As more companies head towards an e-commerce, self-service model (with both B2B and B2C customers increasingly expecting this as standard), can we expect the role of traditional sales to be diminished? After all, key parts of their function can now be automated with great efficiency. Some forecasts, including a well-reported piece of research from Forrester last year, indicate that many B2B sales jobs will be replaced in the efficiency-saving drive generated by the increased use of digital tools, automation and connected systems.
However, this change in approach is just as likely to change the role, or act as the catalyst for a shift in how the entire business operates, as it is to eliminate sales jobs. We are already beginning to see changes, with some companies experimenting to see what set-up will best help them to evolve. For example, Heineken recently created the role of chief commercial officer to merge sales and marketing which has led to major changes, if only at the executive level for now.
Sales - a vital cog in customer experience
The days when a salesperson's time was filled with telephone lists and order forms are, or ought to be, fading into a distant memory. In order to survive and bring their teams forward, sales will need to develop a range of new skills, and learn to apply their more traditional ones to new ways of working.
The new strategic salesperson rather than serving a purely transactional function, will become responsible for guiding customers through the digital sales process, offering insights and providing the support customers need to operate self-service systems.
Utilising the data captured via online channels, sales will play a vital role in ensuring that the offline customer experience is equally optimised, and enable them to focus on key account management to build relationships that last.

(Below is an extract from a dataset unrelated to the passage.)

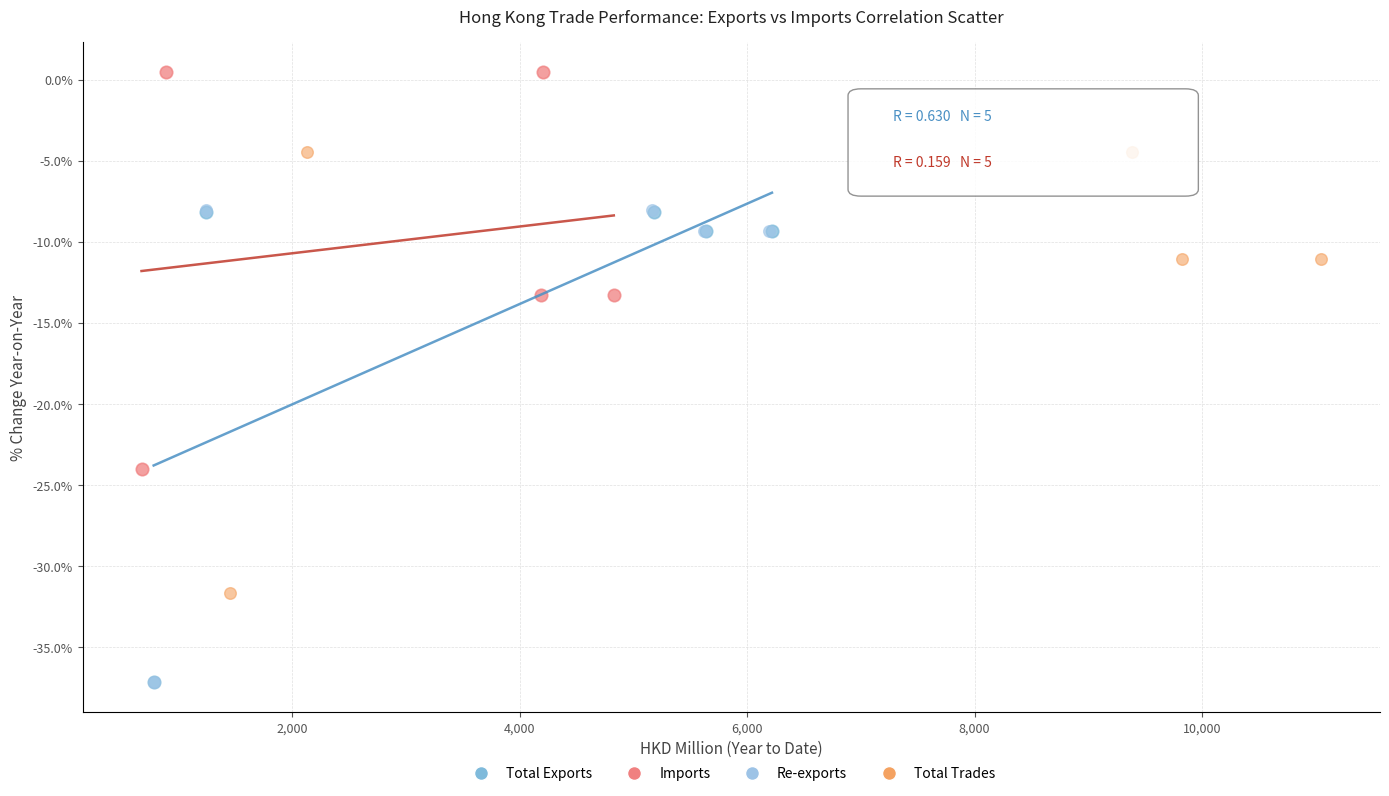

Which series has the largest Y range (max minus min)?

Re-exports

Sales can be a big part of making digital human, resolving any issues as they arise and smoothing the customer experience. In the same way that B2C salespeople may gain instant access to your purchase history and other pertinent details through an app on their handheld device, in the B2B world the CRM can be integrated with all of your other systems, to give a full view of the customer and their needs across the entire sales lifecycle.
Sales teams will be perfectly placed to gain vital information on the customer experience and can feed that back to marketing and technical teams to keep improving the digital platform. All of this means that a smart, tech-savvy sales department could leverage their salespeople to provide extremely valuable personalisation data that it may not be possible to gain in other ways.

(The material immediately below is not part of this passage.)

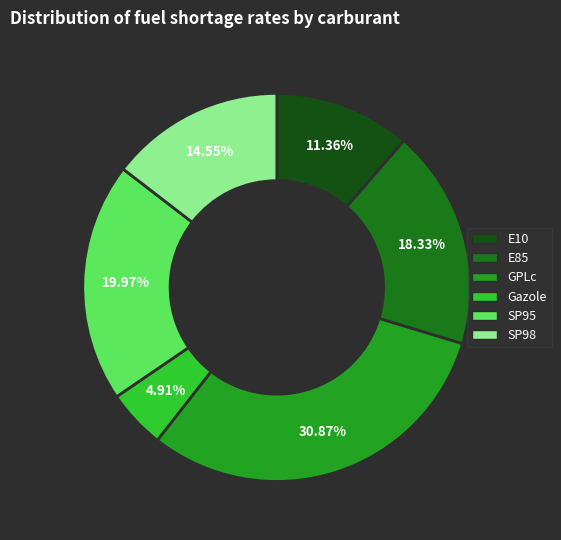

Which slice is the largest?

GPLc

In this way, salespeople can become responsible for strategically operating a channel all of its own, one driven by digital, but owned, managed and nurtured by the sales team.
Convergence of sales and marketing
One of the goals identified by many businesses is achieving greater synergy between sales and marketing. With the sheer amount of data now available from a wide range of platforms, and with more emphasis on account-based marketing, the potential for collaboration can only increase.
Just as marketers are expected to be multidisciplinary in order to move quickly and take advantage of opportunities as they arise, alongside working towards long-term goals, direct sales teams are starting to see the same, and can expect their role to become more varied and technical.
Combined with the prevailing trends of personalisation and hyperlocalisation, we could see even greater convergence of marketing, business development, account management and sales to become very closely aligned indeed.
Ultimately, what becomes of sales will depend on your business priorities and your digital strategy. Perhaps you will consolidate sales and marketing, or build a new, lean sales team that keeps the human touch while making full use of all the available tools.
Whichever approach you decide on, for companies with a strong digital platform and a roadmap in place, these changes can lead to both efficiency and growth, without losing the accumulated knowledge of the direct sales team.